Ingredients for Jicama Ravioli: (serves 4-6)
- 1 ½ medium-sized jicama, washed and peeled
- 3 cups raw walnuts, sprouted
- 1 tsp garlic
- 1 tsp chile powder
- 1 tsp cumin powder
- Celtic salt and freshly ground pepper to taste
Finely chop the walnuts and mix with chile, cumin powder and salt pepper to taste. Set aside. Take peeled jicama and cut into paper thin slices using either a sharp knife or mandoline.
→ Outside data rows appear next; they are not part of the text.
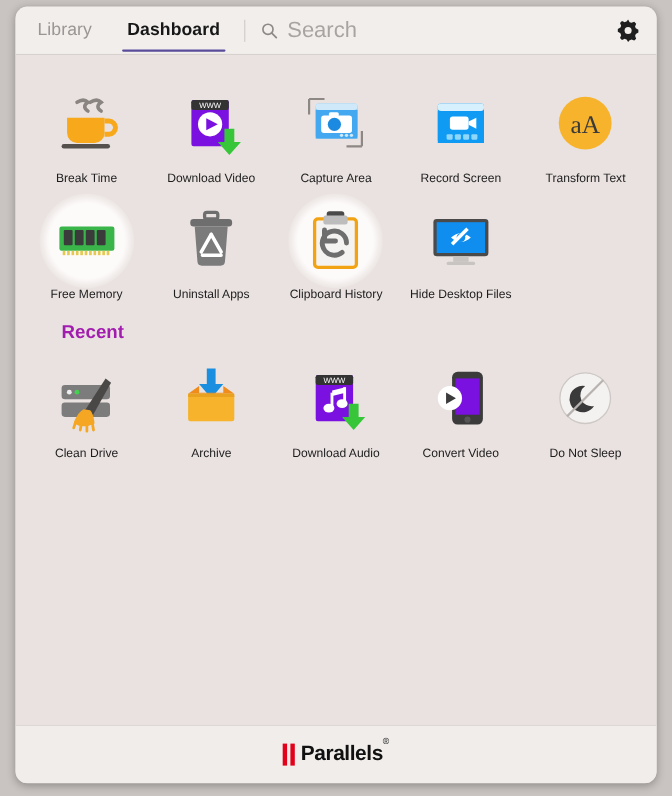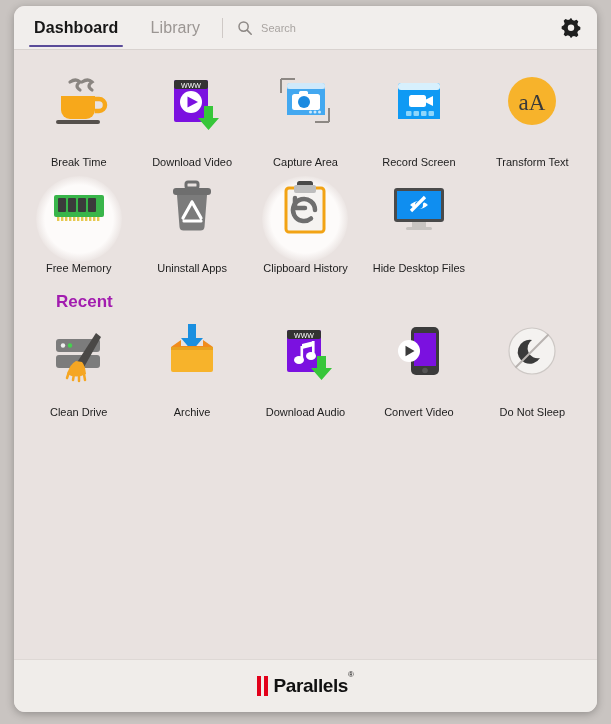"Dashboard" div.tab { order: before "Library" -> after "Library" }
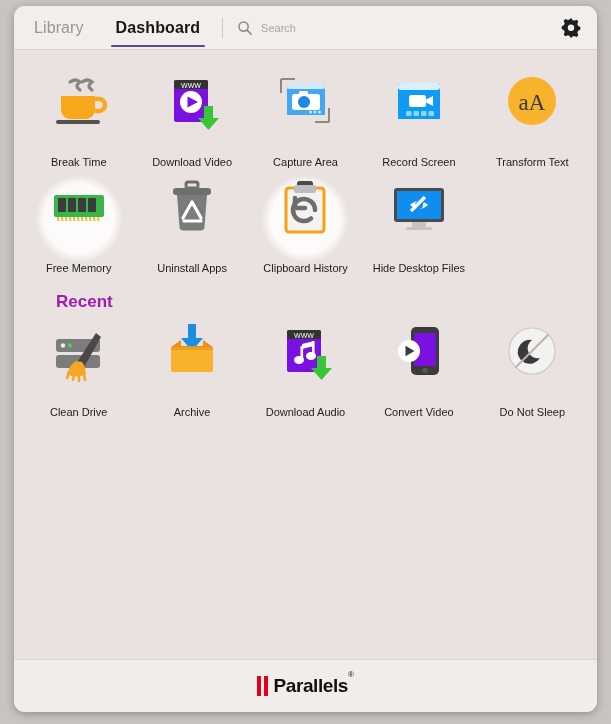"Search" .search-text { font-size: 11px -> 20px }
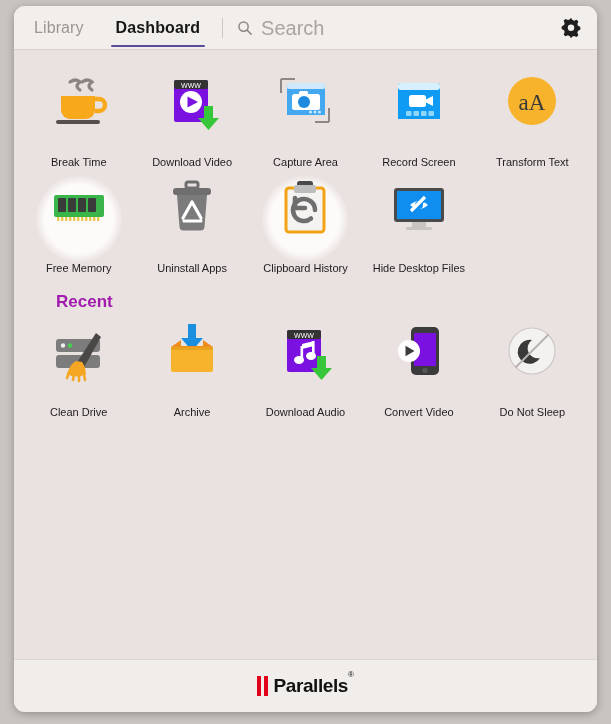"aA" .tile .iconbox { align-items: flex-start -> center }
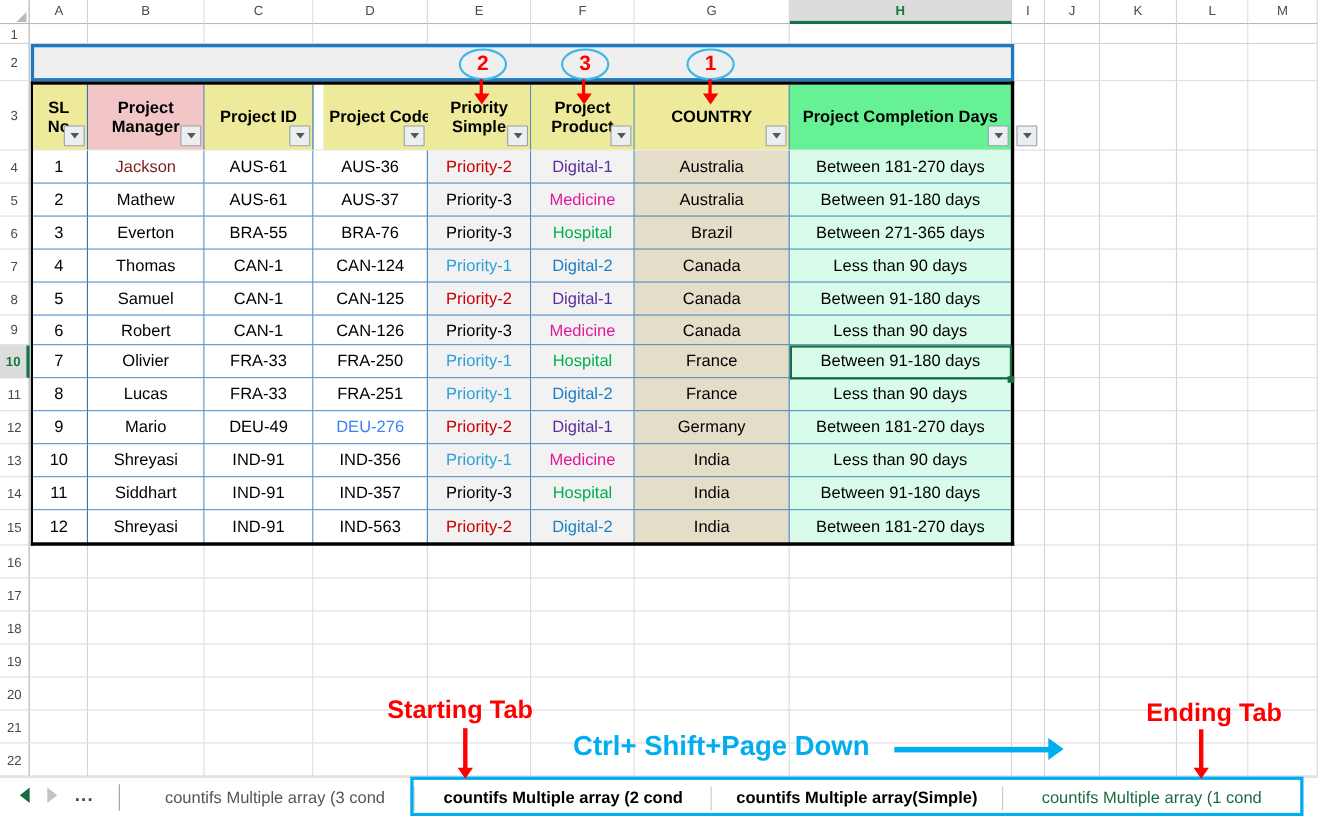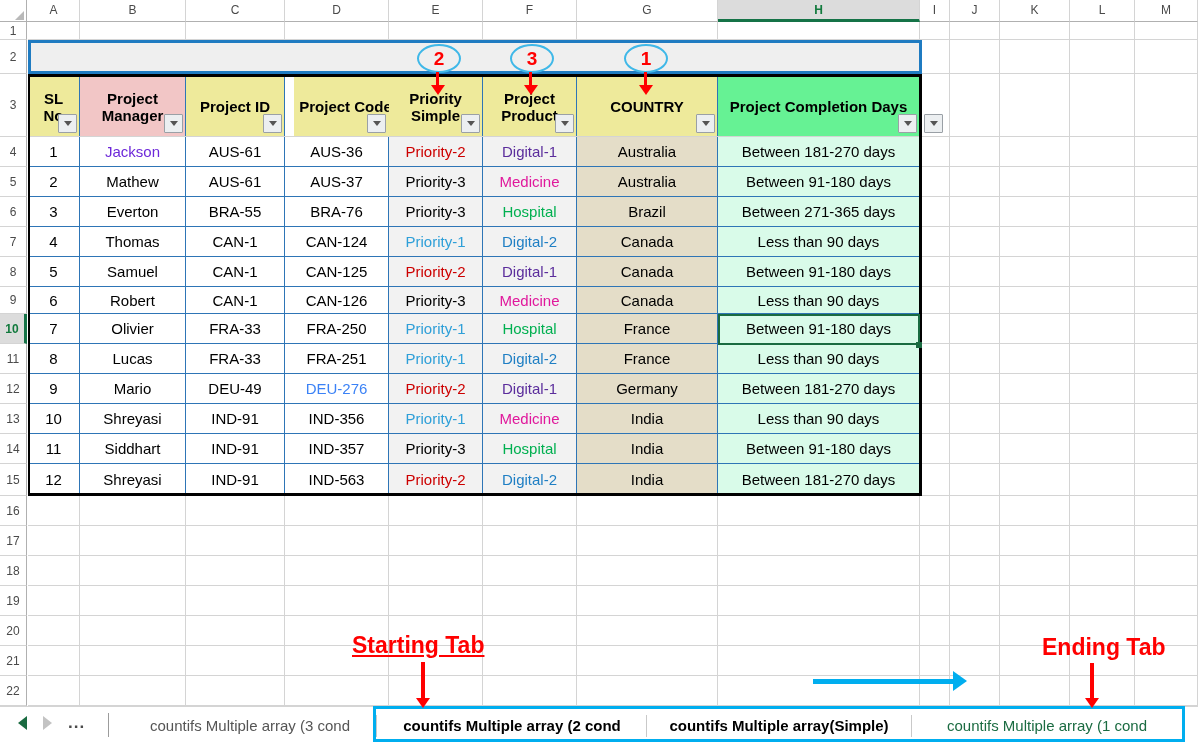"Jackson" div.cell { color: #6d28d9 -> #7f1d1d }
Place in a large bowl of water with some fresh lemon juice to prevent discoloration.
Ingredients for Corn Salsa:
- 1 cup fresh corn kernels
- ¼ cup jalapenos, seeded and minced
- ¼ cup red onion, minced
- 1 tsp cilantro, minced
- Celtic salt and freshly ground pepper to taste
Mix all ingredients in a large bowl and taste with salt and pepper.
Ingredients for Avocado Crema:
- 1 ½ avocado, pitted
- ½ cup filtered water
- 1 tsp freshly squeezed lime juice
- ½ tsp garlic, minced
- Celtic salt and freshly ground pepper to taste
Puree and strain ingredients into a large bowl, adjusting the consistency according to your preference– if it’s too thin add more avocado, if it’s too thick add more water. Adjust the flavors to your taste.
Take jicama slices and using a round cookie cutter, cut into desired sizes. Lay one jicama round and spoon walnut mixture in the middle and top with another jicama slice. Make 3-4 per plate and top with Corn Salsa and Avocado Crema. Serve immediately.
Ingredients for Watermelon Medallions in a Chilled Mango Soup: (serves 4-6)
- 4-6 Watermelon pieces cut into 4″ rounds 2″thick
Slice watermelon into 2″-thick slices and using a 4″ round cookie cutter, cut out 4-6 rounds. It would be preferable to use seedless watermelon so it is easier to eat for your guests.
Ingredients for Chilled Mango Soup:
- 3 Champagne Mangoes
- 1 ½ cups filtered water
- 1 tsp agave
- ½ vanilla bean
Peel and slice the mangoes, discarding the pit, and place in a large bowl with water and agave. Using a blender or hand held blender, puree ingredients until nice and smooth. Scrape vanilla beans from the pod and allow soup to chill for at least an hour. To make mango stars, pour some of the mixture into an ice cube tray and freeze for 1-2 hours.
Ingredients for Tropical Fruit Salsa:
- ½ pineapple, small-diced (about 2 cups)
- 1 mango, small-diced (about 1 ½ cups)
- ½ vanilla bean or 1 tsp vanilla extract
- 1 Tbsp ginger, crushed
- 2-3 cinnamon sticks
Mix all ingredients in a large bowl and allow fruit to macerate/marinate overnight. You may add a little agave or honey if the fruit is not sweet enough.
To assemble the dessert: place watermelon rounds in bowls and spoon chilled mango, filling bowls ¾ of the way. Top with tropical fruit salsa and garnish with mint and frozen mango ice cube.